Paradiesisch geht es zunächst auch für den Helden des Romans zu, den zwölfjährigen Amir, der in einem modernen, westlich orientierten Haushalt in Kabul aufwächst – in luxuriösen Verhältnissen, die deutlich machen, wie viel näher Afghanistan einmal an Europa lag. Doch die Idylle hält nicht lange an. Amir, der Sohn eines wohlhabenden Paschtunen, ist mit Hassan befreundet, dem Sohn des Dieners, der im Elternhaus von Amir beschäftigt ist. Hassan zählt zum Stamm der Hasara, die in Afghanistan vielfach verachtet werden. Er ist Amir treu ergeben. Doch die Freundschaft zerbricht, als Hassan eines Tages von einer Gruppe Jugendlicher in einer Gasse vergewaltigt wird – Amir, der Ich-Erzähler, tut nichts dagegen, schaut feige dem Verbrechen zu und wundert sich über seine heimliche Freude an dem furchtbaren Akt. Der Roman verfolgt das Trauma dieser Tat, die Amirs ganzes Leben bestimmen wird, über die nächsten zwei Jahrzehnte: Schuld und Sühne auf Afghanisch.

Amir ist der Antiheld par excellence. Er scheitert nach allen ethischen Maßstäben und ganz besonders nach dem strengen Ehrenkodex der Paschtunen. Aber gerade weil er scheitert, legt er das moralische System der Afghanen bloß. Ungeschriebene Gesetze durchziehen Afghanistan wie unsichtbare Striche auf einer Landkarte. „Drachenläufer“ lässt das Netz dieser sozialen Beziehungen und der Moral in Afghanistan sichtbar werden. Das Buch ist nicht nur ein Psychogramm Amirs, sondern der gesamten afghanischen Gesellschaft – und das alles quasi nebenbei, höchst unterhaltsam und mit den Mitteln der Fiktion.
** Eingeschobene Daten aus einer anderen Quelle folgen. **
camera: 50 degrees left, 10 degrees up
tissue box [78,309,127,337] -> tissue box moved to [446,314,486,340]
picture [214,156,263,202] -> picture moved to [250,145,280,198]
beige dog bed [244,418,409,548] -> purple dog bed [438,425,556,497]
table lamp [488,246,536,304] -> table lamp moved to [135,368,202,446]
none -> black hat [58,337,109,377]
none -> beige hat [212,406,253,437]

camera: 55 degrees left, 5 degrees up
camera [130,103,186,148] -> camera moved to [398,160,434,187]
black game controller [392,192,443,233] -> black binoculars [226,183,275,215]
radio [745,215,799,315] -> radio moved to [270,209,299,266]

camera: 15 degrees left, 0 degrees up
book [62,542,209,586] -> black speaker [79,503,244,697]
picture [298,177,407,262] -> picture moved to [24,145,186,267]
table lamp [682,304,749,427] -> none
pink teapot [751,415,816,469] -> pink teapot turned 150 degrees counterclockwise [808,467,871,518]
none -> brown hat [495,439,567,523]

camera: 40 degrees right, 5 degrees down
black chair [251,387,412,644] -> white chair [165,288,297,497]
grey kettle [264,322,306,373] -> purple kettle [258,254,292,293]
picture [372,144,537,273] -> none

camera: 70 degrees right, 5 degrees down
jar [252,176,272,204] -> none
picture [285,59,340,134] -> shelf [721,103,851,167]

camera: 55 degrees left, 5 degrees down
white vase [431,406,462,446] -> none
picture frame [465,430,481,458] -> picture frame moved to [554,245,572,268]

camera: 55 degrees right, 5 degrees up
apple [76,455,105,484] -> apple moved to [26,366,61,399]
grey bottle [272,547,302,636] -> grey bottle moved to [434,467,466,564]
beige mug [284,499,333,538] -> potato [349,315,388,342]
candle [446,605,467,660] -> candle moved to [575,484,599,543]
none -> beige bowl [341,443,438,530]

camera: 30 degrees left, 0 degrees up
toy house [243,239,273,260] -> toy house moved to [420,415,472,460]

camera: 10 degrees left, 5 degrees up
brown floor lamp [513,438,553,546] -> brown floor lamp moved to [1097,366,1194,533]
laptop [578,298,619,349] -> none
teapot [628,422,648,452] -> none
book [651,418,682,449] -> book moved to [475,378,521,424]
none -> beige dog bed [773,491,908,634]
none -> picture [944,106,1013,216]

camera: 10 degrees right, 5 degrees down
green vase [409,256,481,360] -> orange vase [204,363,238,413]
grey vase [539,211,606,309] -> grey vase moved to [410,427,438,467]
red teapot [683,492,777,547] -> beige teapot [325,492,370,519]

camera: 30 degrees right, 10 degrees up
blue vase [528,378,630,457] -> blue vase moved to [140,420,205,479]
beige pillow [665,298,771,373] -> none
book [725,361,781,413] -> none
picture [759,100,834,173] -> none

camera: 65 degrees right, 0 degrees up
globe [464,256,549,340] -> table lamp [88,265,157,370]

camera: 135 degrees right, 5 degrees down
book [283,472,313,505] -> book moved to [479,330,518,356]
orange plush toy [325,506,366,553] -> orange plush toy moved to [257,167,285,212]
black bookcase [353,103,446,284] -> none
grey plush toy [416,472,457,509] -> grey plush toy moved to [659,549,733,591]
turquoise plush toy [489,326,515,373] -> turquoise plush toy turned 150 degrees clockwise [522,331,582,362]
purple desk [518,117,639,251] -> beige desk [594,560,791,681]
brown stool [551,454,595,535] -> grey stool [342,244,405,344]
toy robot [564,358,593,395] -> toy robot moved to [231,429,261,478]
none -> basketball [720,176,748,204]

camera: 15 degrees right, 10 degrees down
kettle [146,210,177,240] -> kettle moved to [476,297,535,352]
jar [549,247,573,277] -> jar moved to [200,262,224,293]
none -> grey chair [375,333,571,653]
„Als ich das Buch schrieb“, sagt Hosseini, „wollte ich nicht die afghanische Kultur erklären, sondern einfach die packende Geschichte zweier Jungen und ihrer Freundschaft schreiben.“ Doch während des Schreibens veränderte sich die Welt: Der 11. September kam und der Krieg gegen die Taliban. „Da verstand ich, dass das Buch, wenn es erfolgreich sein sollte, zu einem besseren Verständnis der Afghanen beitragen und mit einigen Vorurteilen aufräumen müsste – etwa der Gleichsetzung von Taliban, Afghanistan und Terrorismus.“

Die Rolle Amerikas am Hindukusch sieht Khaled Hosseini als äußerst prekär, geprägt von einer Reihe unverzeihlicher Fehler: Die Amerikaner hätten selbst die Warlords hochgepäppelt und würden nun nicht mit ihnen fertig – genau das können ihnen die Afghanen nicht verzeihen. Und: Die Vergewaltigungsszene in dem Buch habe auch etwas mit der Vergewaltigung Afghanistans durch das Ausland zu tun: „Sie ist auch das Symbol für das, was mit Afghanistan geschehen ist. Denn nachdem es seinen Zweck erfüllt hat, kehrte die Welt dem Land den Rücken zu und hat es der inneren Gewalt überlassen.“

Khaled Hosseini wollte den Afghanen, die oft nur als Stereotype und namenlose Opfer dargestellt werden, mit seinem Roman ein menschliches Gesicht geben. Vor allem in den Kindheitsszenen gelingt ihm das außerordentlich gut: Wunderbar die leichten, fast traumhaften Sequenzen beim Drachenwettbewerb, bei dem die Kinder von Kabul versuchen, die Drachen der anderen mit ihren durch Glasscherben messerscharf aufgerüsteten Schnüren zu durchtrennen und zum Absturz zu bringen – trudelnde Drachen und ein triumphaler Sieger am Himmel, ein rituelles Gewaltspiel als Einführung in die Gesellschaft.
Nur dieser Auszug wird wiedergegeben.